_本文_
>>>

【共有者による共有物全体の売却(処分)と横領罪】

1 共有者による共有物全体の売却(処分)と横領罪

他人所有の物を預かった者が、その物を処分(領得)すると横領罪が成立します。では、AB共有のケースで、共有者A(だけ)が(Aの共有持分ではなく)共有物全体を売却した場合はどうでしょうか。理論的にはA自身の所有ともいえますし、Bの所有でもあるので問題となります。本記事では、このような、共有物に関する横領罪について説明します。

2 横領罪の条文(刑法252条1項)

最初に、解釈の大前提となる条文を押さえておきます。自己の占有他人の物という2箇所が重要になってきます。他人の物とは、他人が所有する物という意味です。

横領罪の条文(刑法252条1項)

自己の占有する他人の物を横領した者は、五年以下の懲役に処する。
※刑法252条1項

横領罪の基本的な解釈については別の記事で説明しています。
詳しくはこちら|横領罪の基本(条文と占有・他人性の解釈・判断基準)

3 共有者の1人による横領(基本)

AB共有の動産をAが持っている(保管している)状況を想定します。共有ということはAもBも所有権を持っていることになります。
前述のように、Aの所有物でもあるので他人の物ではないと思えます。ただ、売却した結果、Bの所有権の部分が(現実的に)侵害されました。
なお、Bは売却していないので、Bの持分は買主に移転しません。即時取得が成立すればBの関与なくB持分も移転します。ただ、刑法の判断ではここまで厳密に「侵害」を考えず、売却したことで現実に、そう簡単に戻ってこない状態になったという意味で「侵害」されたと考えます。
Bの所有権が「侵害」されている構造は、通常の横領と同じです。そこで判例は、横領罪を認めます。
たとえばBの持分割合を50%である場合、横領罪が成立して、被害額は財産価値の50%相当額にとどまる、という結果になります。

共有者の1人による横領(基本)

<<<

_設問_
- a) 共有物と横領罪についての文章に出てくる番号付きの見出しを、番号とともにすべて挙げよ。
- b) 共有物と横領罪についての文章を、途切れたところから書き進めてください。
記録は、共有物と横領罪についての文章とは関係がない。

_提示資料_
>>>

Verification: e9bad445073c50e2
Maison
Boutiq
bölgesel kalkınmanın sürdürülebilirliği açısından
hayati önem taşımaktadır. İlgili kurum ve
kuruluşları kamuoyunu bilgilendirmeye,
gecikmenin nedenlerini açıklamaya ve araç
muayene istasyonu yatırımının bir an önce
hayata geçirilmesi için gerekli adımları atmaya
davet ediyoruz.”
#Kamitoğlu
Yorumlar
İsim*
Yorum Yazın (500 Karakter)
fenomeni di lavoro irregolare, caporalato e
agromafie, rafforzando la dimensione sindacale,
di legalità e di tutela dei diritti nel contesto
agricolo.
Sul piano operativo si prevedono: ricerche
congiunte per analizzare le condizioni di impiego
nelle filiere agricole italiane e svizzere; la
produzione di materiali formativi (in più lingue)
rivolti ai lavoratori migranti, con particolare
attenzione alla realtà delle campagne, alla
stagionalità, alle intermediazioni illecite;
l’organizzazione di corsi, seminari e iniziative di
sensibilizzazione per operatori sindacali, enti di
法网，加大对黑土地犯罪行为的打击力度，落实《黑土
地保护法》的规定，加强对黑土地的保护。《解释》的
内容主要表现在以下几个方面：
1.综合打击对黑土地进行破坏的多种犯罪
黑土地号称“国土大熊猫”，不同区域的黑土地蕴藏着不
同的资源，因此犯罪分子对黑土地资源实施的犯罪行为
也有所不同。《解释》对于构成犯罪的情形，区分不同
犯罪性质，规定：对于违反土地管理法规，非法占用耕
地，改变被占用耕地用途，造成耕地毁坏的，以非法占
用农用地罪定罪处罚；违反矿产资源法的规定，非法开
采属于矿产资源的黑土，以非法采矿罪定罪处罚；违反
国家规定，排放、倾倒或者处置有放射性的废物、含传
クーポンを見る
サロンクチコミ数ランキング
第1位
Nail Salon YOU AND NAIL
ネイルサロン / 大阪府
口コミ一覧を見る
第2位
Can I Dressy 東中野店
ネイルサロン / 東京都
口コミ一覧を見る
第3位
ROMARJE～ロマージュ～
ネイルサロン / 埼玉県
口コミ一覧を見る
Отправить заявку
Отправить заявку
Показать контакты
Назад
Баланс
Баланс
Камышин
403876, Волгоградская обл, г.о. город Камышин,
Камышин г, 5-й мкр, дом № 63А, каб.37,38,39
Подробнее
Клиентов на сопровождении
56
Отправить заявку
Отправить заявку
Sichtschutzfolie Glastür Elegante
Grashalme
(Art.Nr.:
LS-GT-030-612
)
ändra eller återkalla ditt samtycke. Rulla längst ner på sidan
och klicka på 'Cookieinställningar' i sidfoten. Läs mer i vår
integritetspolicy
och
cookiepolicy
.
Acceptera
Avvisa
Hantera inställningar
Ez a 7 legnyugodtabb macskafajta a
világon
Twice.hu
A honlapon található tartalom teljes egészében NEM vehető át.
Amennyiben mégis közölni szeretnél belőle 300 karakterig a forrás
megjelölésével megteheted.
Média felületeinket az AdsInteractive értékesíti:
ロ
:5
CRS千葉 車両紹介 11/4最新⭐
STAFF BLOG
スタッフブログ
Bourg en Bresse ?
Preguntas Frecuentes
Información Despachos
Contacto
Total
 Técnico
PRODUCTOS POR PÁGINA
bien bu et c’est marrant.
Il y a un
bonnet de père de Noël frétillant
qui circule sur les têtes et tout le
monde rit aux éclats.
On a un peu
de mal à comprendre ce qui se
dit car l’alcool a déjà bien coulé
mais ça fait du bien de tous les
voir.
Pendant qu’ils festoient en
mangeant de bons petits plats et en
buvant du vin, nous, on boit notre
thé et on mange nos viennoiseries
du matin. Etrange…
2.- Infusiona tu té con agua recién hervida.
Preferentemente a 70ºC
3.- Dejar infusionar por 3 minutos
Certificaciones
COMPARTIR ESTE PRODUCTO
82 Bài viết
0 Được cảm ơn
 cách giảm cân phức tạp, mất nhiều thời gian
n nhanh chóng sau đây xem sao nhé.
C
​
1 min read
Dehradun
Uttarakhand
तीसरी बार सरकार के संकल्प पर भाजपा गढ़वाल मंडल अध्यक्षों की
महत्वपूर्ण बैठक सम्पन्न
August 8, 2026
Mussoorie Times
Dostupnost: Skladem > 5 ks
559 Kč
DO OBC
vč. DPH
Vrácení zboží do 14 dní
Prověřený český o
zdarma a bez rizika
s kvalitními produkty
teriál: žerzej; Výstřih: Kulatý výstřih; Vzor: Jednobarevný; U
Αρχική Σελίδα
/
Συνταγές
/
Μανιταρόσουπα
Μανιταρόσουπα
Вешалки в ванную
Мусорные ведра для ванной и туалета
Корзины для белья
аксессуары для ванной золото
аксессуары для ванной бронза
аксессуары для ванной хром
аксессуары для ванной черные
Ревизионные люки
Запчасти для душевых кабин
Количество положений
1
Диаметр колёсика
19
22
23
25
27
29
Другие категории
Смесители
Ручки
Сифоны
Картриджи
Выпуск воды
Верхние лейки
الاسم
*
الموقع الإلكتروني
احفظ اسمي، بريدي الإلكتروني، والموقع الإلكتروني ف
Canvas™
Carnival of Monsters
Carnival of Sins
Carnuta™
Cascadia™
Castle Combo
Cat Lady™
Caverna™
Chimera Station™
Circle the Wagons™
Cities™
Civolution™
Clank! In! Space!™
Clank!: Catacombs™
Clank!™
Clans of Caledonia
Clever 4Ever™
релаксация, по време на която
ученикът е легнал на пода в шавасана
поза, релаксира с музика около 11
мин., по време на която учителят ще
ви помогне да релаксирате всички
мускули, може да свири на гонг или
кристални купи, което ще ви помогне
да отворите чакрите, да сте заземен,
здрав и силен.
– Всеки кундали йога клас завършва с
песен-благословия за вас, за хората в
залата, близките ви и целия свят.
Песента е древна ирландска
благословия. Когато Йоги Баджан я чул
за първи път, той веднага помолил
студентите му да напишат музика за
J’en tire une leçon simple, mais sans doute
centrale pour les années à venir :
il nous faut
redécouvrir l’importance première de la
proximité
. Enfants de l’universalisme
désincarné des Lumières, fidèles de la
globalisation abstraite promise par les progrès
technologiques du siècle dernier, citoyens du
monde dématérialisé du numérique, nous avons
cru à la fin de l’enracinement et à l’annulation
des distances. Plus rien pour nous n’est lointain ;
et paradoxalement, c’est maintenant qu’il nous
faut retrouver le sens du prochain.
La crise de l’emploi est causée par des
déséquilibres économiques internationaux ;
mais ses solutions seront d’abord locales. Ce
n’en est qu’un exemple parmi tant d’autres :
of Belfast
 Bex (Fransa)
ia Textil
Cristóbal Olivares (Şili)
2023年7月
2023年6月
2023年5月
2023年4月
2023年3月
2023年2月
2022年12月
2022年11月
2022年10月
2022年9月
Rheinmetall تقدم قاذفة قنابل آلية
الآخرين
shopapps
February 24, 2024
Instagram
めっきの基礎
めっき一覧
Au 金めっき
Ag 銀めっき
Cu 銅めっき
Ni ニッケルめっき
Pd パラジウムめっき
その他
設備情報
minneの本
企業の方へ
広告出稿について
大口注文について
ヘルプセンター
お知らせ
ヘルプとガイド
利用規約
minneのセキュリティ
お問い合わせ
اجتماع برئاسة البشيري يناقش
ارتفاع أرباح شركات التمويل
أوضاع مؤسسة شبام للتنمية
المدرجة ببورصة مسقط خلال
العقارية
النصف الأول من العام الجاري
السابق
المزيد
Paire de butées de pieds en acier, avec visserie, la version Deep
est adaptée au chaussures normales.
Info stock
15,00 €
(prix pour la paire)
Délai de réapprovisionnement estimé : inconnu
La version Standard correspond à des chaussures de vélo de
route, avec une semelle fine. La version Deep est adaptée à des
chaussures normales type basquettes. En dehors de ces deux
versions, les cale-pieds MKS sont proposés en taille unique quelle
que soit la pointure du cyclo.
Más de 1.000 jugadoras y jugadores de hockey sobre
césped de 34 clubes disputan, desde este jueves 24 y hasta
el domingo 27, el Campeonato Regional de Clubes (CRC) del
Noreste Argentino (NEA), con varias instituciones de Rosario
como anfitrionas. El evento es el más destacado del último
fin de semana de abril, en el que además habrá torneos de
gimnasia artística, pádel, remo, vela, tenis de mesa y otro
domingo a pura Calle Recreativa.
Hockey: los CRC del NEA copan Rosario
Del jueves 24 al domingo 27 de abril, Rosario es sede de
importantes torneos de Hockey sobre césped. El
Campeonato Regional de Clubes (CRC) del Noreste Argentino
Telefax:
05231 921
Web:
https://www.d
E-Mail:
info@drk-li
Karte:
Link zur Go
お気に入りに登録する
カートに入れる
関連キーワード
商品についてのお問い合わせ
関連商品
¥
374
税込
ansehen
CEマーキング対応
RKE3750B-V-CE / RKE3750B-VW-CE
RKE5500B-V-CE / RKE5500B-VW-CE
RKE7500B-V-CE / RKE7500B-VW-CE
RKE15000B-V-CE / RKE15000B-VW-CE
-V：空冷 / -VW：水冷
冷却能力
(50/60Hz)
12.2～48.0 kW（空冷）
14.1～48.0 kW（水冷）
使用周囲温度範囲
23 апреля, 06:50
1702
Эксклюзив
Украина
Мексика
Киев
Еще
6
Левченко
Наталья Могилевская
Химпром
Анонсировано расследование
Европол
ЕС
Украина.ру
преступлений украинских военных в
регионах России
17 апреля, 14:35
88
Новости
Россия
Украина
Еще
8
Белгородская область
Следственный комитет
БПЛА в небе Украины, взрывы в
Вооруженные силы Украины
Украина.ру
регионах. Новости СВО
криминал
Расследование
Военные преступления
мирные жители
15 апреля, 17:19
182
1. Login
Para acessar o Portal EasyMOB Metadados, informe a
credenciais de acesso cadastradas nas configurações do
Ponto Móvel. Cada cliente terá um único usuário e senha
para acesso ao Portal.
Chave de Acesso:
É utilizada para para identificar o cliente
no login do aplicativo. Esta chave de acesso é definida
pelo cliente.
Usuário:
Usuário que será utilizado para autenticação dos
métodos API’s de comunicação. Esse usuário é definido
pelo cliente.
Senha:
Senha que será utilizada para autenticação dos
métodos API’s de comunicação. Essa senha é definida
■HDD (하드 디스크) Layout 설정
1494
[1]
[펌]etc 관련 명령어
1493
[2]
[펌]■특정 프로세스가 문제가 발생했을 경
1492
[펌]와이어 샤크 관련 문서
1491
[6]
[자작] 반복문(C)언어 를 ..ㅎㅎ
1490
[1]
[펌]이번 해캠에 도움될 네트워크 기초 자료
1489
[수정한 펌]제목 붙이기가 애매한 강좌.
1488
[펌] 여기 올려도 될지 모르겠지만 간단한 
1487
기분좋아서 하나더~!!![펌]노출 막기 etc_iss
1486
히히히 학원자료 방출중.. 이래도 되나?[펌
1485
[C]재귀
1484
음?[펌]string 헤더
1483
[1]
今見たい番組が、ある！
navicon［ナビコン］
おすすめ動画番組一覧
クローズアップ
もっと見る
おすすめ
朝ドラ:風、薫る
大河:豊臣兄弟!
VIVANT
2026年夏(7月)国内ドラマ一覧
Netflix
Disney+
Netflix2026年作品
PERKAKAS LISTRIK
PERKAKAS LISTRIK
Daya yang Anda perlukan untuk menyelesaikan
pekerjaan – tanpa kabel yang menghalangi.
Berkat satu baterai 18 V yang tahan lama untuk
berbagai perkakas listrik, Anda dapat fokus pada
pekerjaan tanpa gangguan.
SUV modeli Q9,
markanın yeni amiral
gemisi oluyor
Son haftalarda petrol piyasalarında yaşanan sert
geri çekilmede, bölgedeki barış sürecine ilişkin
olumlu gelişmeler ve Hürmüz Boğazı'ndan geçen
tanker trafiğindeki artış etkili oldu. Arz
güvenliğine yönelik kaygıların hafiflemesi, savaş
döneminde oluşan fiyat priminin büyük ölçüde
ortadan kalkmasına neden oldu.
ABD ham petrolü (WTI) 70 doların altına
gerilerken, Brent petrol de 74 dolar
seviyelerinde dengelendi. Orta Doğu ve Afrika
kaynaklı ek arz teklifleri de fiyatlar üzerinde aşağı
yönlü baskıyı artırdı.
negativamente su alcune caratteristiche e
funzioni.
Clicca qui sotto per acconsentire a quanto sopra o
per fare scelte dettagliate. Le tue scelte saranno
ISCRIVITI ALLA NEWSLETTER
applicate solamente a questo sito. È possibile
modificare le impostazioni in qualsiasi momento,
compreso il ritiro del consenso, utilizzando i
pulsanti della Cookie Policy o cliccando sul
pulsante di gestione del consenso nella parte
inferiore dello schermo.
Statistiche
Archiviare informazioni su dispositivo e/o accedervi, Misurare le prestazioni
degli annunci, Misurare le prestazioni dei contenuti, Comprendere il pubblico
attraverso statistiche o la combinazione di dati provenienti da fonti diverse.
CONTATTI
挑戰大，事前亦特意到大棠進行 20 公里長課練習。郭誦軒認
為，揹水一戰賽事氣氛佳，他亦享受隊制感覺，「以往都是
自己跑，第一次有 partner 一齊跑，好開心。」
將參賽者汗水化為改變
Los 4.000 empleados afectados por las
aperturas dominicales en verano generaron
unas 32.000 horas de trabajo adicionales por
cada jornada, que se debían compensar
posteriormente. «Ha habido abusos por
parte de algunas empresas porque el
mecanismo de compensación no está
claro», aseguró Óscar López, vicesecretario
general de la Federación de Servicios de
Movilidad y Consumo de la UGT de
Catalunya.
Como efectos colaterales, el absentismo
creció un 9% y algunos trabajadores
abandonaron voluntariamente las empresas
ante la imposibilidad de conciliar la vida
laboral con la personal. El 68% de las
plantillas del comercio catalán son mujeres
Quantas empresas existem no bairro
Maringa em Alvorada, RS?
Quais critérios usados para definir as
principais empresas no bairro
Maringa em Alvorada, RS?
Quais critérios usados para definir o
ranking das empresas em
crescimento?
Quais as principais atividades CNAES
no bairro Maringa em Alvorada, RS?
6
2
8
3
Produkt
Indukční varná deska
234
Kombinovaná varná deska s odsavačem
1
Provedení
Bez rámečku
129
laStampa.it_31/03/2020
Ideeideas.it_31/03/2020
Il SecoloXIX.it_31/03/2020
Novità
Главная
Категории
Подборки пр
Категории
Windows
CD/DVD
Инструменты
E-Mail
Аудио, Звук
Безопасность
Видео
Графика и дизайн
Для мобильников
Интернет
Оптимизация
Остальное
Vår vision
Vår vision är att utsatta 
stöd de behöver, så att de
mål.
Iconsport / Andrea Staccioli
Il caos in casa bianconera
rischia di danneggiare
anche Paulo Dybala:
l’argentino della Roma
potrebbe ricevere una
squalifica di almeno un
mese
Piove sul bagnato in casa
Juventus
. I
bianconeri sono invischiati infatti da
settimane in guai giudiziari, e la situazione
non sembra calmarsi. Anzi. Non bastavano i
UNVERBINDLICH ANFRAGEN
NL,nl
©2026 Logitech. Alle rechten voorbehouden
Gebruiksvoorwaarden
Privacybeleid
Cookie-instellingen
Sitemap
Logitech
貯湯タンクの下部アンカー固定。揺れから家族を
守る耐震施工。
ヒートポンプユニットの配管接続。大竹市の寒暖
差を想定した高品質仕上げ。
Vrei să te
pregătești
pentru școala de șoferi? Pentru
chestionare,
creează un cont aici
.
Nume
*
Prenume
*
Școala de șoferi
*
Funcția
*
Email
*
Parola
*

<<<

_解答_
- a)
1 共有者による共有物全体の売却(処分)と横領罪
2 横領罪の条文(刑法252条1項)
3 共有者の1人による横領(基本)

- b)
共有物の共有者はそれぞれの持分の限度で共同して権利を有しており、その一人が共有物全体を横領した場合には他人の権利を侵害するという点において他人の所有物を横領したものと変わりはない
「他人の物」には共有物も含まれる
※大判明治44年4月17日(金銭・動産について)
※大塚仁ほか編『大コンメンタール刑法 第13巻 第3版』青林書院2018年p568
※前田雅英著『刑法各論講義 第6版』東京大学出版会2015年p264

以下、実際に共有物についての横領罪が認められた判例を紹介します。

4 漁業組合の真珠貝の横領

漁業組合の真珠貝の横領のケースです。所有権は、組合員全員にあります。つまり組合員全員が共有者です。組合員の1人(共有者の1人)が領得したことで横領罪が成立します。

漁業組合の真珠貝の横領

漁業組合の共有に属する養殖の真珠貝を組合員の一人が不正に領得して自己の単独占有に移した
横領罪が成立する
※大判昭和元年12月25日

5 未登記の不動産の横領

未登記の不動産についても、前述の動産のケースと同じ考え方があてはまります。たとえば共有者ABCのケースで、共有者ABが(ABだけが共有者であるという前提で)不動産全体を売却した場合は、Cを除外しているという意味で他人の物といえます。そこで横領罪が成立します。

未登記の不動産の横領

・・・数名の共有に属する未登記建物について、そのうちの一部の者が他の者の合意の下に、その全部を現実に使用支配している場合に、右の一部の者が他の持分権利者を無視排除して、自己等のみで設立した有限会社に、自己等のみの共有建物としてこれを現物出資し、同会社のため会社名義を以って所有権の保存登記を為し、もって不正領得の意思を表現する行為に出た以上、該登記の効力の如何に拘らず、横領罪を構成すること勿論であって、原判決が本件被告人等の所為を横領罪に処断したことは固より正当である。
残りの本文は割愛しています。